Yea, wrong move. My brother and I took a picture of (the after) Chili and went over there to the salon ourselves. I’m not going to go into details, but she basically denied calling me a bitch and refused to give our money back. My brother played the nice, civil unsatisfied customer. I played the crazy, yelling unsatisfied nut. We left. Since then, I’ve thought of several ways to get back at her business, which is obviously ridiculous, but at this point, I DON’T CARE. Egging? Sure. Throwing a molatov cocktail at her establishment (after freeing all the animals)? My preferred choice. I’ll settle with calling (IP-Relay) her every day and talking shit..oh, and keying her car because I saw the salon van later on that evening. I understand that it’s just hair and that it will grow back, but it’s the principle. Admit you messed up, and that’s that. Honestly, she had it coming.

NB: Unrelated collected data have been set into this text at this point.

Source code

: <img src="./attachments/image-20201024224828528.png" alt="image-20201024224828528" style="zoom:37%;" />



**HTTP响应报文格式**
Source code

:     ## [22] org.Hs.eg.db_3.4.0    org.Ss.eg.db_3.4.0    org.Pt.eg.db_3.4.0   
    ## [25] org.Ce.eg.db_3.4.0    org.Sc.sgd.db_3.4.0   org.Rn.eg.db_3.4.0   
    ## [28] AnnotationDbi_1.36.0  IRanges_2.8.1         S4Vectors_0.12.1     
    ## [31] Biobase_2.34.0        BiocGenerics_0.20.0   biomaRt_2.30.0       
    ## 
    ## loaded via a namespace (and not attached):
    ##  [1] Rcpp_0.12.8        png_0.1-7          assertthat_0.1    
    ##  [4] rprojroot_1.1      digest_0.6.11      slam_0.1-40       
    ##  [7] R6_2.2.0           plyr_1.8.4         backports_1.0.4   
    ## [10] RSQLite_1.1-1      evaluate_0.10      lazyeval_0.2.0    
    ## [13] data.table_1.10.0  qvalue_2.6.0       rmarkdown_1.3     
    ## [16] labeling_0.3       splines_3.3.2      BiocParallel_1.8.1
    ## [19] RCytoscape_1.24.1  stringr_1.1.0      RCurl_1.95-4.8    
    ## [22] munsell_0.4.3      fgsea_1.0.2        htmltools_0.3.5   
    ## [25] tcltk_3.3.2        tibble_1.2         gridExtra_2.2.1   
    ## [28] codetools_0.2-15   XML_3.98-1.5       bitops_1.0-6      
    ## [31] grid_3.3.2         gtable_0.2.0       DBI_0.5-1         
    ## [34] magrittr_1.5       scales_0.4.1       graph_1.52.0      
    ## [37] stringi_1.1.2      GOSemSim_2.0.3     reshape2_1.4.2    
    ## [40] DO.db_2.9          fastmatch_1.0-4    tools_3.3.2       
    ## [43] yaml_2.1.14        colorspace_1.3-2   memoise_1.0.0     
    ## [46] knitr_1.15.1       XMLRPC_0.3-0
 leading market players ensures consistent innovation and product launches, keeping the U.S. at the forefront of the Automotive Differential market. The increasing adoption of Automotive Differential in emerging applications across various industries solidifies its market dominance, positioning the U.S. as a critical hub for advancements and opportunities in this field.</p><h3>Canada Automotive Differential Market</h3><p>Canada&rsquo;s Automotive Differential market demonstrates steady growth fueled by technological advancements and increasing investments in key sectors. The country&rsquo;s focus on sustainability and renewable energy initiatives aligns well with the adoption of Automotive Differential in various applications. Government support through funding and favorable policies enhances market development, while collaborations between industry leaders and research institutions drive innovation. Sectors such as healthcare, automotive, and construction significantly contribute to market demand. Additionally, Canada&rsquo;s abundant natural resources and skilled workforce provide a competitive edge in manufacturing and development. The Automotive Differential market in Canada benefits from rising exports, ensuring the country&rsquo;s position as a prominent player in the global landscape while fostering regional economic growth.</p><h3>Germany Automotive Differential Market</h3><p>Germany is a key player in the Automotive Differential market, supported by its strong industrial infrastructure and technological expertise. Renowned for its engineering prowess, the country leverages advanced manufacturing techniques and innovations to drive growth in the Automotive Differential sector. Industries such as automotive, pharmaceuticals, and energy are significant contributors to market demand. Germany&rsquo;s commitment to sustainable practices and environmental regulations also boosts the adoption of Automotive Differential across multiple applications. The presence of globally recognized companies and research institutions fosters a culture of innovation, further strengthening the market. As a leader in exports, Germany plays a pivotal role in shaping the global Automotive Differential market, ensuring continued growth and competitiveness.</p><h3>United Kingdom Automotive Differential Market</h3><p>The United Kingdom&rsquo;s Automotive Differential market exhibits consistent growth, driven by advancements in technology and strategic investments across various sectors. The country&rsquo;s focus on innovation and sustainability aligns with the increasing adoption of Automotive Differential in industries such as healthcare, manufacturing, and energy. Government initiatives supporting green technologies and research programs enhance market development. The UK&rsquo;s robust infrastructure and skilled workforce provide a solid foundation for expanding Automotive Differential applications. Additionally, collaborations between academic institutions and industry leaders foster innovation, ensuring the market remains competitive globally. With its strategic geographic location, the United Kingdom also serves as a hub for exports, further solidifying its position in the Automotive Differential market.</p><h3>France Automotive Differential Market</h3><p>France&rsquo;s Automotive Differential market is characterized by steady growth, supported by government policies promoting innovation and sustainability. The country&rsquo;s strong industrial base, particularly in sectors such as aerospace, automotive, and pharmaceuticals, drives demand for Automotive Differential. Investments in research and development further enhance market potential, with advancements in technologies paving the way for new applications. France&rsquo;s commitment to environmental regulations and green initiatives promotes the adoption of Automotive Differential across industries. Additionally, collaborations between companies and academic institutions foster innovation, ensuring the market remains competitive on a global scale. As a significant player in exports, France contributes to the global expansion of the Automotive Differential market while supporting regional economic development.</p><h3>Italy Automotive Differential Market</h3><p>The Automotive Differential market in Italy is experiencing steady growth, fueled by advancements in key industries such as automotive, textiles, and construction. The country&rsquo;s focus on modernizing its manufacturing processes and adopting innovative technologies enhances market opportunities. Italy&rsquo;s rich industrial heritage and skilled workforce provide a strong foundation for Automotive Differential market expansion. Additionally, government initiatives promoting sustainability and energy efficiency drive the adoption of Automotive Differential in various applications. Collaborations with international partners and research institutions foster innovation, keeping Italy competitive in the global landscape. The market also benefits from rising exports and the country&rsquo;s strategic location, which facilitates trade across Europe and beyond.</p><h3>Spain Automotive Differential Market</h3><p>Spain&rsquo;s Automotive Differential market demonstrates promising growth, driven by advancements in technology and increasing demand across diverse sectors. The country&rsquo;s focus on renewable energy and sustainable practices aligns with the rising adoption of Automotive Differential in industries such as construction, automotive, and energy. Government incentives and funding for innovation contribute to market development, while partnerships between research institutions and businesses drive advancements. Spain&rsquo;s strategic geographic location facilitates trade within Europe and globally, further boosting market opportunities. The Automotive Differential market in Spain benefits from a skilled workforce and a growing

Edit: Knowing that this would be golden footage, my brother recorded (on his cell) the phone conversation I had with Mary. I’ll be sure to try and put that up here in addition to the before/after picture of Chili. Until that happens, just settle for the picture (above) of the ugliest dog in the world. Fucking BITCH.

Wow, it’s Monday. Uhh, this weekend: I spilled weird messy Mexican candy all over one of my favorite dresses, I went into a stoned Taco Bell coma one night, and a sushi coma the next, I lived in the sun (and in my bathing suit) while listening to Top 40 all day long, I almost smacked a bitch/blew up her building/keyed her car, and I bought my brother a set of cups, a microwave and a bottle of body wash for his housewarming gift. I’ve also come to the realization that I need anger management classes, but I’ll save that for another post. I’ll probably write it after I’m done with this one. I’m also completely unaffected by this Cubs/Sox crosstown rivalry, so if you want to chat about it..contact Alicia or Harrel. Oh, and Kanye West and his outfit (above, at the Lanvin show, thanks Perez) are about as Summer perfect as Summer perfect can get. Men, take note.